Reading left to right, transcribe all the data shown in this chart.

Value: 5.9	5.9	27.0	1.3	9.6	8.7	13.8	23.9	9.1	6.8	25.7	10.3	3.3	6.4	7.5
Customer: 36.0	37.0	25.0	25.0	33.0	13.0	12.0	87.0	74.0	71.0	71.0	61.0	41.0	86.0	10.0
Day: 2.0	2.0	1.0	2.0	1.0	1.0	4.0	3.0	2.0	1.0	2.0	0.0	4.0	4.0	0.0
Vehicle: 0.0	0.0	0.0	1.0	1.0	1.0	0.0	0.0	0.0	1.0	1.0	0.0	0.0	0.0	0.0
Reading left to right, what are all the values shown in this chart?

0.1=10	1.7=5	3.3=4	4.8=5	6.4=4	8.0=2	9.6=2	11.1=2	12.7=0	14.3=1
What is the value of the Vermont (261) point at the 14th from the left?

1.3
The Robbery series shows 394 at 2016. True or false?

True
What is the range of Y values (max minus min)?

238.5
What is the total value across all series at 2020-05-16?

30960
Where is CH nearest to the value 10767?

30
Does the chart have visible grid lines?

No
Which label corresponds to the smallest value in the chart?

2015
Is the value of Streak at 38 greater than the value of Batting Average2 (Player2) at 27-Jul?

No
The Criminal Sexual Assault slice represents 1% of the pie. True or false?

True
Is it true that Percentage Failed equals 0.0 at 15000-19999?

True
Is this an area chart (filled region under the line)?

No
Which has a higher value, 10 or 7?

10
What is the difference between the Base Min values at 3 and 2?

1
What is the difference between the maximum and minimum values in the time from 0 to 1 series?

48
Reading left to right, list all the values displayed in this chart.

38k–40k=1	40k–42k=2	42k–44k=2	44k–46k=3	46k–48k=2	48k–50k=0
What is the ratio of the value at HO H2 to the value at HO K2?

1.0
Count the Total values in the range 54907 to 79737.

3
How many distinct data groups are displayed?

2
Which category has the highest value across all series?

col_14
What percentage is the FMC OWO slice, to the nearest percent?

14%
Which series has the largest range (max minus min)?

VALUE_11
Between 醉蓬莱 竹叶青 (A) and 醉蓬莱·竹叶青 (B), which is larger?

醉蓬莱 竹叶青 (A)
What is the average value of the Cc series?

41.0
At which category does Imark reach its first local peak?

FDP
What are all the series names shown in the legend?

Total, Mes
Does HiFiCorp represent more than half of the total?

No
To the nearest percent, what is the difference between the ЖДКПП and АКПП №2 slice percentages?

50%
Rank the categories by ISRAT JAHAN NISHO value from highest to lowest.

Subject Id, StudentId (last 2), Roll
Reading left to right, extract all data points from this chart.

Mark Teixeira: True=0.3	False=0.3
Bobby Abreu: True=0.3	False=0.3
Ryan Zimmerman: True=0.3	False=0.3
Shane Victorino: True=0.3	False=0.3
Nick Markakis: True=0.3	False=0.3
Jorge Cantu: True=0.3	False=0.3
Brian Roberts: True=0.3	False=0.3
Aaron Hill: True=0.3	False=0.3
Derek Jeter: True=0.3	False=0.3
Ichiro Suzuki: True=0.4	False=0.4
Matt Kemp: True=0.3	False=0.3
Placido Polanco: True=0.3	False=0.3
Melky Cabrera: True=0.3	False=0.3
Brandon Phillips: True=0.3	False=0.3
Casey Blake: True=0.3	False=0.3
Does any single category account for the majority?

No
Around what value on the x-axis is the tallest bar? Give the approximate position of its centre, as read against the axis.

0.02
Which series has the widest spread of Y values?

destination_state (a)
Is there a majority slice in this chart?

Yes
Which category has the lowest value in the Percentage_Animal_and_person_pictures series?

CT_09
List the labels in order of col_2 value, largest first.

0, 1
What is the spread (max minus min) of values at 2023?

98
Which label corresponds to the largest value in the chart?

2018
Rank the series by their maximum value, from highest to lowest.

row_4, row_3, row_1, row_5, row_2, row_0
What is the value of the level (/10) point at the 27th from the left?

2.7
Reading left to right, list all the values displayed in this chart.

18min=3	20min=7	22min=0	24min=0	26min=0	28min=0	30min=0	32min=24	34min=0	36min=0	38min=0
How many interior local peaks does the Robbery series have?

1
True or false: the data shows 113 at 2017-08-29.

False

> _ACTIVITY_:
Reproduce every entry above word for word, with no changes.

> _TASK OUTPUT_:
Reading left to right, transcribe all the data shown in this chart.

Value: 5.9	5.9	27.0	1.3	9.6	8.7	13.8	23.9	9.1	6.8	25.7	10.3	3.3	6.4	7.5
Customer: 36.0	37.0	25.0	25.0	33.0	13.0	12.0	87.0	74.0	71.0	71.0	61.0	41.0	86.0	10.0
Day: 2.0	2.0	1.0	2.0	1.0	1.0	4.0	3.0	2.0	1.0	2.0	0.0	4.0	4.0	0.0
Vehicle: 0.0	0.0	0.0	1.0	1.0	1.0	0.0	0.0	0.0	1.0	1.0	0.0	0.0	0.0	0.0
Reading left to right, what are all the values shown in this chart?

0.1=10	1.7=5	3.3=4	4.8=5	6.4=4	8.0=2	9.6=2	11.1=2	12.7=0	14.3=1
What is the value of the Vermont (261) point at the 14th from the left?

1.3
The Robbery series shows 394 at 2016. True or false?

True
What is the range of Y values (max minus min)?

238.5
What is the total value across all series at 2020-05-16?

30960
Where is CH nearest to the value 10767?

30
Does the chart have visible grid lines?

No
Which label corresponds to the smallest value in the chart?

2015
Is the value of Streak at 38 greater than the value of Batting Average2 (Player2) at 27-Jul?

No
The Criminal Sexual Assault slice represents 1% of the pie. True or false?

True
Is it true that Percentage Failed equals 0.0 at 15000-19999?

True
Is this an area chart (filled region under the line)?

No
Which has a higher value, 10 or 7?

10
What is the difference between the Base Min values at 3 and 2?

1
What is the difference between the maximum and minimum values in the time from 0 to 1 series?

48
Reading left to right, list all the values displayed in this chart.

38k–40k=1	40k–42k=2	42k–44k=2	44k–46k=3	46k–48k=2	48k–50k=0
What is the ratio of the value at HO H2 to the value at HO K2?

1.0
Count the Total values in the range 54907 to 79737.

3
How many distinct data groups are displayed?

2
Which category has the highest value across all series?

col_14
What percentage is the FMC OWO slice, to the nearest percent?

14%
Which series has the largest range (max minus min)?

VALUE_11
Between 醉蓬莱 竹叶青 (A) and 醉蓬莱·竹叶青 (B), which is larger?

醉蓬莱 竹叶青 (A)
What is the average value of the Cc series?

41.0
At which category does Imark reach its first local peak?

FDP
What are all the series names shown in the legend?

Total, Mes
Does HiFiCorp represent more than half of the total?

No
To the nearest percent, what is the difference between the ЖДКПП and АКПП №2 slice percentages?

50%
Rank the categories by ISRAT JAHAN NISHO value from highest to lowest.

Subject Id, StudentId (last 2), Roll
Reading left to right, extract all data points from this chart.

Mark Teixeira: True=0.3	False=0.3
Bobby Abreu: True=0.3	False=0.3
Ryan Zimmerman: True=0.3	False=0.3
Shane Victorino: True=0.3	False=0.3
Nick Markakis: True=0.3	False=0.3
Jorge Cantu: True=0.3	False=0.3
Brian Roberts: True=0.3	False=0.3
Aaron Hill: True=0.3	False=0.3
Derek Jeter: True=0.3	False=0.3
Ichiro Suzuki: True=0.4	False=0.4
Matt Kemp: True=0.3	False=0.3
Placido Polanco: True=0.3	False=0.3
Melky Cabrera: True=0.3	False=0.3
Brandon Phillips: True=0.3	False=0.3
Casey Blake: True=0.3	False=0.3
Does any single category account for the majority?

No
Around what value on the x-axis is the tallest bar? Give the approximate position of its centre, as read against the axis.

0.02
Which series has the widest spread of Y values?

destination_state (a)
Is there a majority slice in this chart?

Yes
Which category has the lowest value in the Percentage_Animal_and_person_pictures series?

CT_09
List the labels in order of col_2 value, largest first.

0, 1
What is the spread (max minus min) of values at 2023?

98
Which label corresponds to the largest value in the chart?

2018
Rank the series by their maximum value, from highest to lowest.

row_4, row_3, row_1, row_5, row_2, row_0
What is the value of the level (/10) point at the 27th from the left?

2.7
Reading left to right, list all the values displayed in this chart.

18min=3	20min=7	22min=0	24min=0	26min=0	28min=0	30min=0	32min=24	34min=0	36min=0	38min=0
How many interior local peaks does the Robbery series have?

1
True or false: the data shows 113 at 2017-08-29.

False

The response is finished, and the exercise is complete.